A password manager by Swiss-based company Proton is still storing sensitive data, including credit card numbers and security codes, in plain text on Firefox. Patch is on the way.
Proton Pass positions itself as an open source password manager where all the data is end-to-end encrypted, essentially making it unreadable to us.
However, it seems that if an attacker had access to a victim’s computer, they could retrieve all the items stored on Proton Pass. This would be possible even after Proton Pass is locked.
The issue, recently highlighted by a German penetration tester Mike Kuketz and first picked up by the Restore Privacy media outfit, has been known for quite a while.
“In the last few days I have looked at the open source password manager ProtonPass from Proton. Among other things, I found that usernames, passwords, etc. can be found as plain text in the memory after unlocking the password memory in the browser extension. Even after the password memory has been locked, all the data remains in memory,” Kuketz writes.
He recently brought to our attention that a penetration testing company called Cure53 audited Proton Pass. The audit report, published in July, highlights the very same problem.
“The password and other items of a given Proton Pass extension are not cleared from memory immediately after the user locks the application. This means that an attacker with physical access to the victim's computer can retrieve the victim’s saved items, even if the extension is locked. Notably, the locking mechanism only takes effect on the server-side, while no previous data is cleared from memory.”
Notably, auditors highlighted the issue with the Proton Pass extension on Google Chrome.
Cybernews researchers independently verified that the problem is now fixed, meaning Proton Pass users should be safe using their Chrome extensions.
However, they’ve also checked Proton Pass extensions on Firefox, and concluded that no fix has been applied for this browser as of yet but is to be rolled out soon.
In an example below, you can see that credit card number, its CVV code and expiration date is still visible under “Firefox Process Memory Dump File.” For this experiment, we used a dummy account with fake credentials.
The company fixed the issue after the audit, but the bug was reintroduced.
“Thanks for bringing this to our attention; we've confirmed on our side that this bug (previously found in the Cure53 audit) has been reintroduced recently with some new Proton Pass features,” Proton said in an email to Cybernews.
“This is an end-game scenario type of attack where the attacker would need access to a browser or memory to have access to passwords. This is a highly unlikely scenario, but as Proton is absolutely committed to the security and privacy of our users, we'll be fixing this as soon as possible. We will be pushing an update to Proton Pass in the coming hours that corrects this bug and further obfuscates and hardens any data stored in memory. The Chrome extension is already updated with a patch for this, with other browsers coming soon,” it said.

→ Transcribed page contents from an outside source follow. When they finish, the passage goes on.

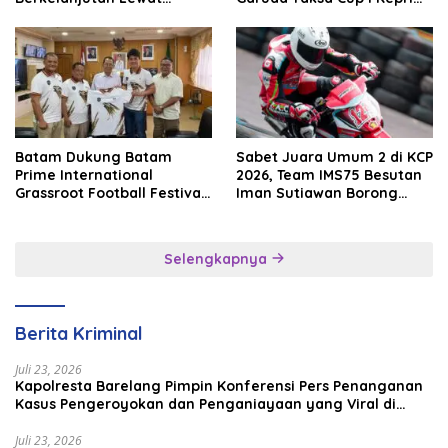
Batam Premier FC
2026
Batam Dukung Batam
Sabet Juara Umum 2 di KCP
Prime International
2026, Team IMS75 Besutan
Grassroot Football Festival
Iman Sutiawan Borong
2026, Perkuat Sport
Podium
Tourism dan Persahabatan
Indonesia–Singapura–
Selengkapnya
Brunei–Malaysia
Berita Kriminal
Juli 23, 2026
Kapolresta Barelang Pimpin Konferensi Pers Penanganan
Kasus Pengeroyokan dan Penganiayaan yang Viral di
Media Sosial
Juli 23, 2026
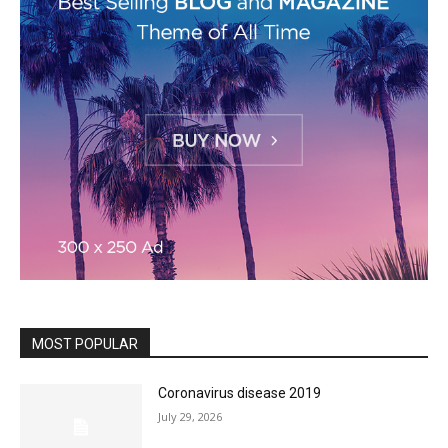
MOST POPULAR
Coronavirus disease 2019
July 29, 2026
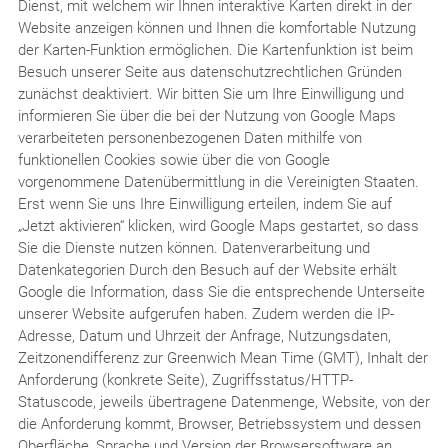
Dienst, mit welchem wir Ihnen interaktive Karten direkt in der
Website anzeigen können und Ihnen die komfortable Nutzung
der Karten-Funktion ermöglichen. Die Kartenfunktion ist beim
Besuch unserer Seite aus datenschutzrechtlichen Gründen
zunächst deaktiviert. Wir bitten Sie um Ihre Einwilligung und
informieren Sie über die bei der Nutzung von Google Maps
verarbeiteten personenbezogenen Daten mithilfe von
funktionellen Cookies sowie über die von Google
vorgenommene Datenübermittlung in die Vereinigten Staaten.
Erst wenn Sie uns Ihre Einwilligung erteilen, indem Sie auf
„Jetzt aktivieren“ klicken, wird Google Maps gestartet, so dass
Sie die Dienste nutzen können. Datenverarbeitung und
Datenkategorien Durch den Besuch auf der Website erhält
Google die Information, dass Sie die entsprechende Unterseite
unserer Website aufgerufen haben. Zudem werden die IP-
Adresse, Datum und Uhrzeit der Anfrage, Nutzungsdaten,
Zeitzonendifferenz zur Greenwich Mean Time (GMT), Inhalt der
Anforderung (konkrete Seite), Zugriffsstatus/HTTP-
Statuscode, jeweils übertragene Datenmenge, Website, von der
die Anforderung kommt, Browser, Betriebssystem und dessen
Oberfläche, Sprache und Version der Browsersoftware an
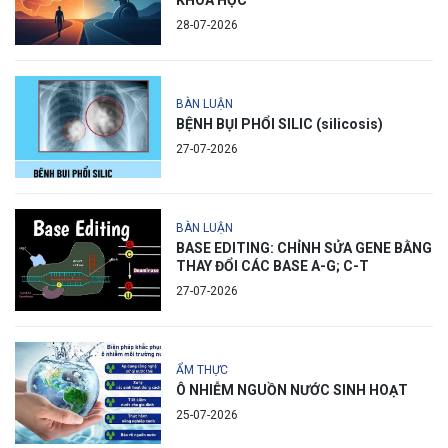
28-07-2026
BÀN LUẬN
BỆNH BỤI PHỔI SILIC (silicosis)
27-07-2026
BÀN LUẬN
BASE EDITING: CHỈNH SỬA GENE BẰNG
THAY ĐỔI CÁC BASE A-G; C-T
27-07-2026
ẨM THỰC
Ô NHIỄM NGUỒN NƯỚC SINH HOẠT
25-07-2026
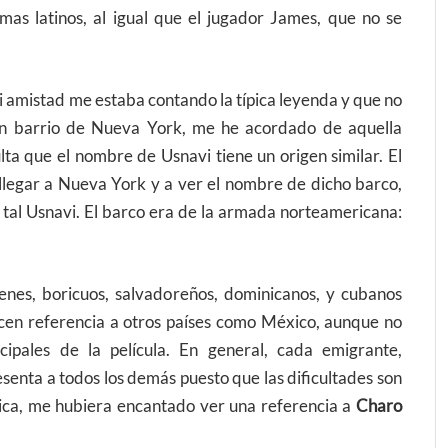
as latinos, al igual que el jugador James, que no se
amistad me estaba contando la típica leyenda y que no
 un barrio de Nueva York, me he acordado de aquella
ta que el nombre de Usnavi tiene un origen similar. El
 llegar a Nueva York y a ver el nombre de dicho barco,
l tal Usnavi. El barco era de la armada norteamericana:
genes, boricuos, salvadoreños, dominicanos, y cubanos
cen referencia a otros países como México, aunque no
cipales de la película. En general, cada emigrante,
senta a todos los demás puesto que las dificultades son
ica, me hubiera encantado ver una referencia a
Charo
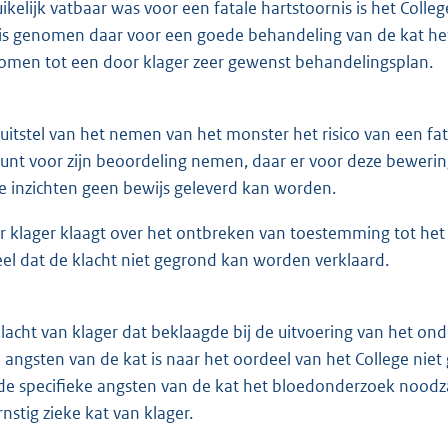
ikelijk vatbaar was voor een fatale hartstoornis is het Colleg
is genomen daar voor een goede behandeling van de kat h
men tot een door klager zeer gewenst behandelingsplan.
tstel van het nemen van het monster het risico van een fata
unt voor zijn beoordeling nemen, daar er voor deze bewerin
re inzichten geen bewijs geleverd kan worden.
r klager klaagt over het ontbreken van toestemming tot he
el dat de klacht niet gegrond kan worden verklaard.
acht van klager dat beklaagde bij de uitvoering van het 
e angsten van de kat is naar het oordeel van het College ni
e specifieke angsten van de kat het bloedonderzoek noodz
nstig zieke kat van klager.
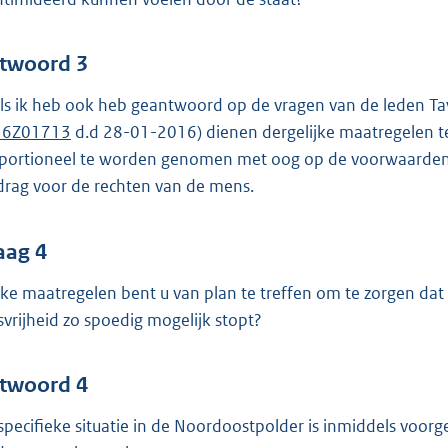
twoord 3
ls ik heb ook heb geantwoord op de vragen van de leden T
16Z01713
d.d 28-01-2016) dienen dergelijke maatregelen te
portioneel te worden genomen met oog op de voorwaarden 
drag voor de rechten van de mens.
aag 4
ke maatregelen bent u van plan te treffen om te zorgen dat 
svrijheid zo spoedig mogelijk stopt?
twoord 4
specifieke situatie in de Noordoostpolder is inmiddels voorg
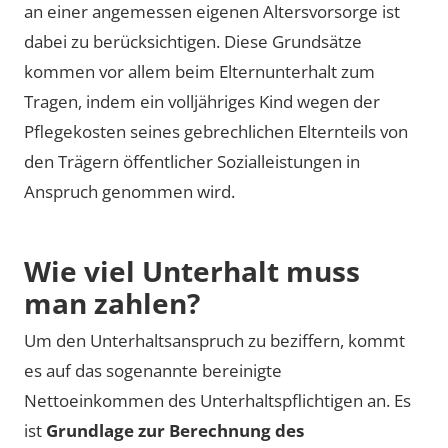
an einer angemessen eigenen Altersvorsorge ist
dabei zu berücksichtigen. Diese Grundsätze
kommen vor allem beim Elternunterhalt zum
Tragen, indem ein volljähriges Kind wegen der
Pflegekosten seines gebrechlichen Elternteils von
den Trägern öffentlicher Sozialleistungen in
Anspruch genommen wird.
Wie viel Unterhalt muss
man zahlen?
Um den Unterhaltsanspruch zu beziffern, kommt
es auf das sogenannte bereinigte
Nettoeinkommen des Unterhaltspflichtigen an. Es
ist
Grundlage zur Berechnung des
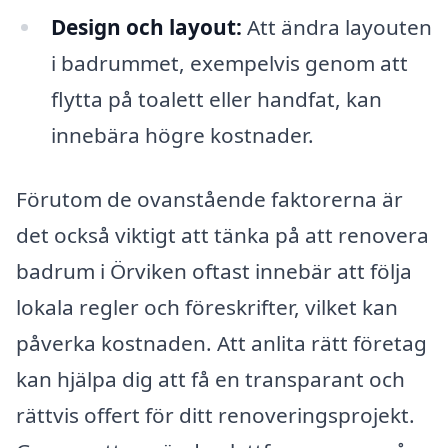
Design och layout:
Att ändra layouten
i badrummet, exempelvis genom att
flytta på toalett eller handfat, kan
innebära högre kostnader.
Förutom de ovanstående faktorerna är
det också viktigt att tänka på att renovera
badrum i Örviken oftast innebär att följa
lokala regler och föreskrifter, vilket kan
påverka kostnaden. Att anlita rätt företag
kan hjälpa dig att få en transparant och
rättvis offert för ditt renoveringsprojekt.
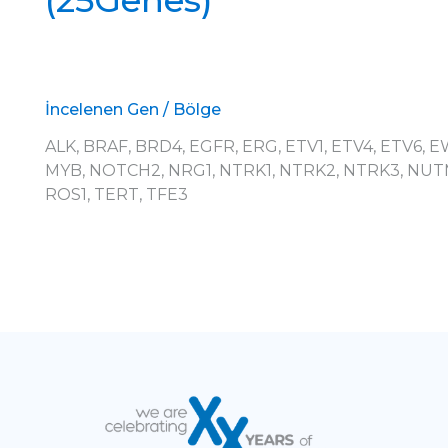
(25Genes)
İncelenen Gen / Bölge
ALK, BRAF, BRD4, EGFR, ERG, ETV1, ETV4, ETV6, 
MYB, NOTCH2, NRG1, NTRK1, NTRK2, NTRK3, NUT
ROS1, TERT, TFE3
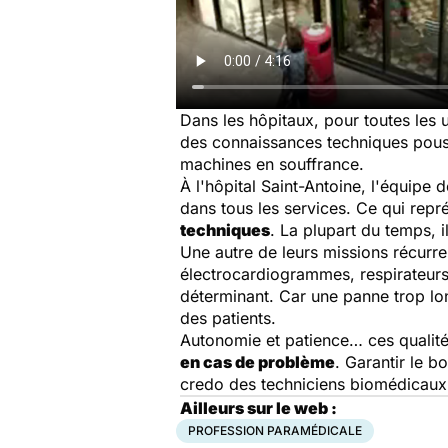
Dans les hôpitaux, pour toutes les u
des connaissances techniques pous
machines en souffrance.
À l'hôpital Saint-Antoine, l'équip
dans tous les services. Ce qui rep
techniques
. La plupart du temps, i
Une autre de leurs missions récurre
électrocardiogrammes, respirateurs…
déterminant. Car une panne trop lo
des patients.
Autonomie et patience… ces qualité
en cas de problème
. Garantir le 
credo des techniciens biomédicaux
Ailleurs sur le web :
PROFESSION PARAMÉDICALE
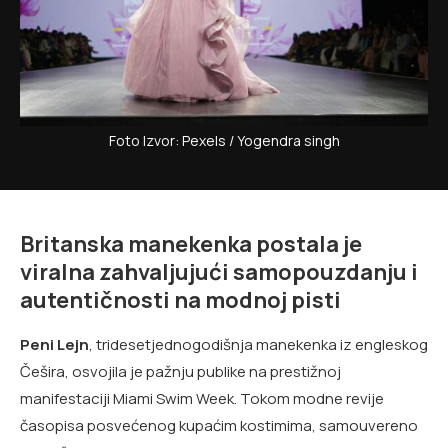
Foto Izvor: Pexels / Yogendra singh
Britanska manekenka postala je
viralna zahvaljujući samopouzdanju i
autentičnosti na modnoj pisti
Peni Lejn
, tridesetjednogodišnja manekenka iz engleskog
Češira, osvojila je pažnju publike na prestižnoj
manifestaciji Miami Swim Week. Tokom modne revije
časopisa posvećenog kupaćim kostimima, samouvereno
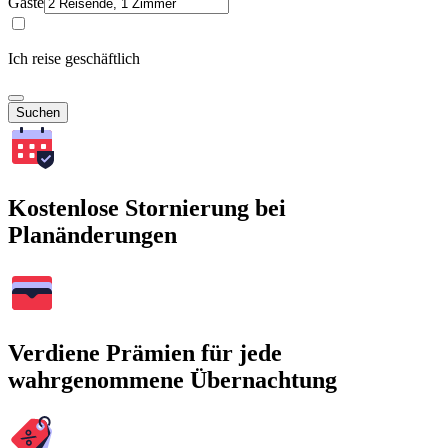
Gäste
Ich reise geschäftlich
Suchen
Kostenlose Stornierung bei
Planänderungen
Verdiene Prämien für jede
wahrgenommene Übernachtung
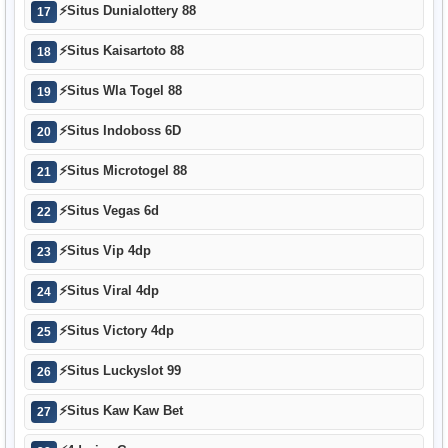
⚡
Situs Dunialottery 88
17
⚡
Situs Kaisartoto 88
18
⚡
Situs Wla Togel 88
19
⚡
Situs Indoboss 6D
20
⚡
Situs Microtogel 88
21
⚡
Situs Vegas 6d
22
⚡
Situs Vip 4dp
23
⚡
Situs Viral 4dp
24
⚡
Situs Victory 4dp
25
⚡
Situs Luckyslot 99
26
⚡
Situs Kaw Kaw Bet
27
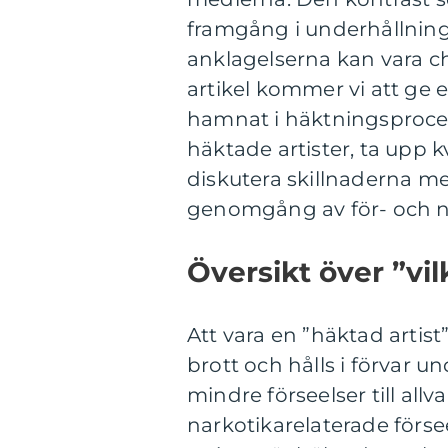
framgång i underhållnings
anklagelserna kan vara c
artikel kommer vi att ge e
hamnat i häktningsproces
häktade artister, ta upp
diskutera skillnaderna mel
genomgång av för- och na
Översikt över ”vil
Att vara en ”häktad artist”
brott och hålls i förvar u
mindre förseelser till allv
narkotikarelaterade förse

The company also added that “The Firefox update is still in review with Mozilla and will be live as soon as they complete their review.”
In a recent clarification sent to Cybernews, Proton stated that password managers, by design, store data in memory in an unencrypted format. They explained, "This is because the application requires access to plaintext data for tasks such as auto-filling login fields. Encrypting this data while in memory would render the application non-functional, making encryption in this context impossible. Storing data in memory without encryption is a common feature in all password managers and is not considered a security flaw."
According to Proton's representatives, while some password managers may obfuscate data, this is not equivalent to encryption, as "obfuscation can be easily reverse-engineered and does not provide a meaningful security layer."
Proton emphasized that the issue discovered was related to the PIN lock, rather than a lack of encryption, as it is present in all password managers. They stated, "The issue identified in the audit is that it can take up to 30 minutes for data to be cleared from memory after the PIN lock is activated. As mentioned in Cure53's audit report, the severity of this issue is low because exploiting it would require an attacker to have physical access to the device and access to its memory, indicating that the device is already fully compromised. An attacker with such access would already be able to bypass the PIN protection."